//Week in review - 21 Aug 2020

AusCERT Week in Review for 21st August 2020


Members, keep an eye out for a copy of the August edition of our membership newsletter “The Feed” landing in your inbox today.

This week we supported the National Scams Awareness Week 2020 as a campaign partner and shared the various messages through our social media channels, don’t forget to visit this campaign page for further details and tips on how to protect yourself against scams.

In lieu of the various member meet-ups we have been unable to host this year, our team hosted a series of webinars featuring our range of services with the focus on how to maximise the utilisation of these services. Topics covered: Malicious URL Feed, Security Bulletins and Phishing Take-Down. To catch up on the recordings of these sessions, visit our YouTube channel here.

Last but not least, we’d previously shared this on our LinkedIn page – the Australian Department of Home Affairs is inviting you to have your say on the Protecting Critical Infrastructure and Systems of National Significance Package 2020. This initiative is particularly relevant to members from the following critical infrastructure sectors:

  • Banking and Finance
  • Communications
  • Data and the Cloud
  • Defence industry
  • Education, Research and Innovation
  • Energy
  • Food and Grocery
  • Health
  • Space
  • Transport
  • Water

Until next week, take care and have a great weekend everyone.

Over 25% of all UK universities were attacked by ransomware
Date: None
Author: Bleeping Computer

A third of the universities in the United Kingdom responding to a freedom of information request admitted to being a victim of a ransomware attack. These represent more than 25% of the universities and colleges in the country.
The incidents occurred in the past decade, most of them between 2015 and 2017. Several educational institutions suffered at least two file-encrypting attacks over the past decade, one of them recording more than 40 since 2013.
Digital PR and SEO agency TopLine Comms on June 29 submitted an FOI request to 134 universities in the U.K., asking if they had recorded a ransomware attack, when it happened, if they paid a ransom or not, and what the amount was if they did pay.

University of Utah pays $450K ransom to stop leak of stolen data
Date: 2020-08-20
Author: Bleeping Computer

The University of Utah has paid a $457,000 ransomware to prevent threat actors from releasing files stolen during a ransomware attack.
Since the end of 2019, ransomware operators have started stealing unencrypted files before deploying their ransomware. The ransomware gang then threatens the victims by saying they will publicly leak the stolen files if a ransom is not paid.

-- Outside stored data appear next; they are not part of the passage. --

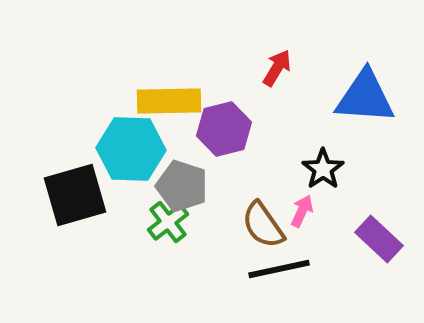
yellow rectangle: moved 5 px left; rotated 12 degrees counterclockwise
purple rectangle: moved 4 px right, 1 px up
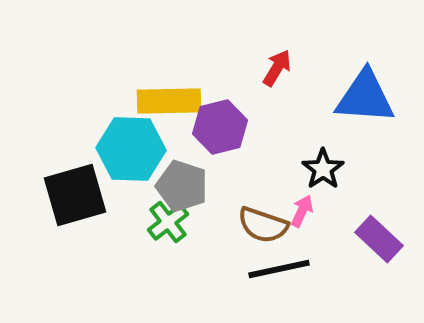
purple hexagon: moved 4 px left, 2 px up
brown semicircle: rotated 36 degrees counterclockwise
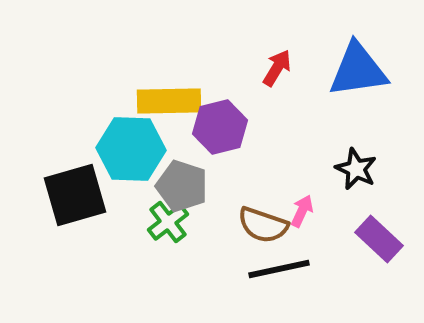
blue triangle: moved 7 px left, 27 px up; rotated 12 degrees counterclockwise
black star: moved 33 px right; rotated 12 degrees counterclockwise
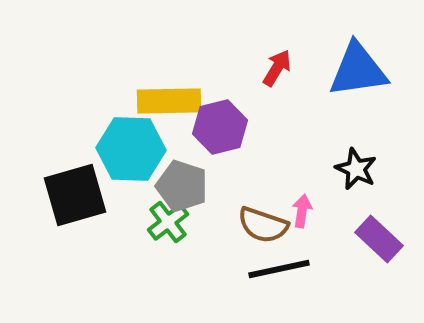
pink arrow: rotated 16 degrees counterclockwise
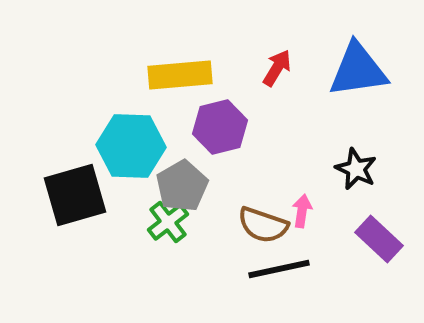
yellow rectangle: moved 11 px right, 26 px up; rotated 4 degrees counterclockwise
cyan hexagon: moved 3 px up
gray pentagon: rotated 24 degrees clockwise
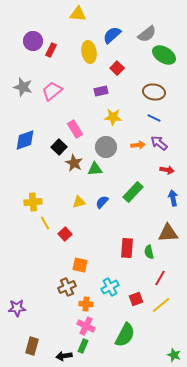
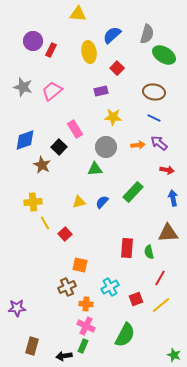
gray semicircle at (147, 34): rotated 36 degrees counterclockwise
brown star at (74, 163): moved 32 px left, 2 px down
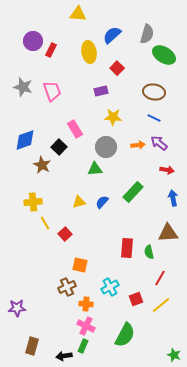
pink trapezoid at (52, 91): rotated 110 degrees clockwise
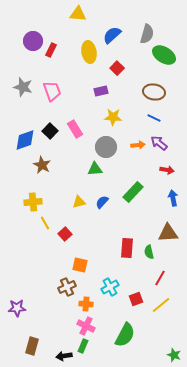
black square at (59, 147): moved 9 px left, 16 px up
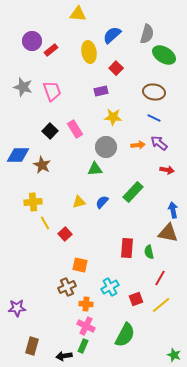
purple circle at (33, 41): moved 1 px left
red rectangle at (51, 50): rotated 24 degrees clockwise
red square at (117, 68): moved 1 px left
blue diamond at (25, 140): moved 7 px left, 15 px down; rotated 20 degrees clockwise
blue arrow at (173, 198): moved 12 px down
brown triangle at (168, 233): rotated 15 degrees clockwise
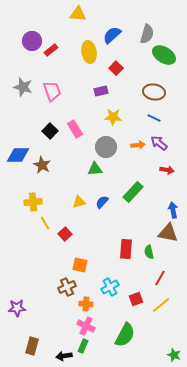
red rectangle at (127, 248): moved 1 px left, 1 px down
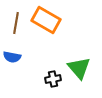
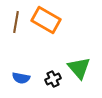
brown line: moved 1 px up
blue semicircle: moved 9 px right, 21 px down
black cross: rotated 14 degrees counterclockwise
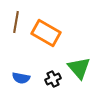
orange rectangle: moved 13 px down
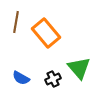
orange rectangle: rotated 20 degrees clockwise
blue semicircle: rotated 18 degrees clockwise
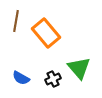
brown line: moved 1 px up
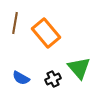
brown line: moved 1 px left, 2 px down
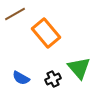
brown line: moved 9 px up; rotated 50 degrees clockwise
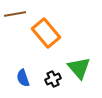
brown line: rotated 20 degrees clockwise
blue semicircle: moved 2 px right; rotated 42 degrees clockwise
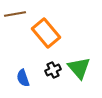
black cross: moved 9 px up
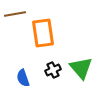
orange rectangle: moved 3 px left; rotated 32 degrees clockwise
green triangle: moved 2 px right
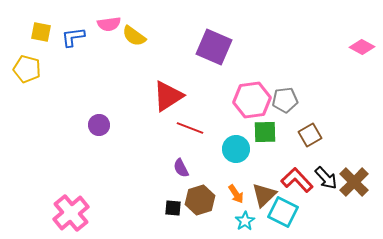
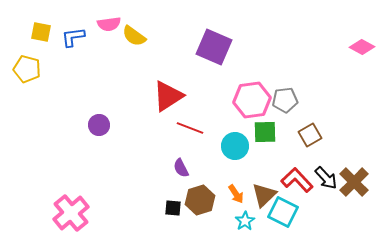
cyan circle: moved 1 px left, 3 px up
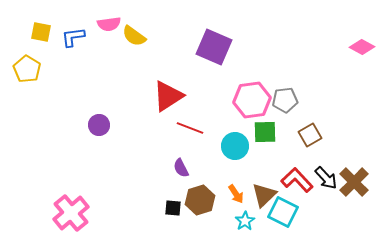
yellow pentagon: rotated 16 degrees clockwise
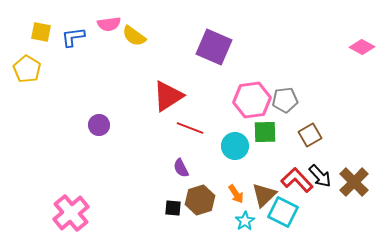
black arrow: moved 6 px left, 2 px up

ACT Education blocks student Gmail access after spam email storm
Date: 2020-08-14
Author: ITNews

ACT’s Education Directorate has blocked all public school students from accessing their Google email accounts after they were spammed en masse on Friday.
The spam campaign emerged on Friday afternoon with an undisclosed number of students receiving dozens of emails, resulting in a reply-all “email storm”.
iTnews understands some of the emails link to lewd websites and Instagram accounts, while other messages tried to solicit inappropriate images.

World’s largest cruise line operator Carnival hit by ransomware
Date: None
Author: Bleeping Computer

Cruise line operator Carnival Corporation has disclosed that one of their brands suffered a ransomware attack over the past weekend.
Carnival Corporation is the largest cruise operator in the world with over 150,000 employees and 13 million guests annually. The cruise line operates under the brands Carnival Cruise Line, Costa, P&O Australia, P&O Cruises, Princess Cruises, Holland American Line, AIDA, Cunard, and their ultra-luxury cruise line Seabourn.
In an 8-K form filed with the Securities and Exchange Commission, Carnival Corporation has disclosed that one of its brands suffered a ransomware attack on August 15th, 2020.
As part of the attack, Carnival states data was likely stolen and could lead to claims from those affected by the potential data breach.

ESB-2020.2832 – GitLab: Access confidential data – remote/unauthenticated

GitLab released new versions to fix a critical issue with deploy token access control, but owing to a packaging error, they didn’t contain the fix. A second set of versions was released soon after.

ESB-2020.2809 – Jenkins core and plugins: Multiple vulnerabilities

Sentences like these really show the complexity of software: “Jenkins […] does not escape the tooltip content of help icons. Tooltip values can be contributed by plugins, some of which use user-specified values. This results in a stored cross-site scripting (XSS) vulnerability.”

ESB-2020.2852 – Cisco vWAAS: Administrator compromise – remote/unauthenticated

“A vulnerability in vWAAS … could allow an unauthenticated, remote attacker to log into the CLI … by using accounts that have a default, static password.” Cisco have rooted out countless issues like these in recent years.

ESB-2020.2680.2 – Cisco AnyConnect for Windows: Multiple vulnerabilities

This was updated with Cisco’s advice that proof-of-concept exploit code has been published.

Stay safe, stay patched and have a good weekend!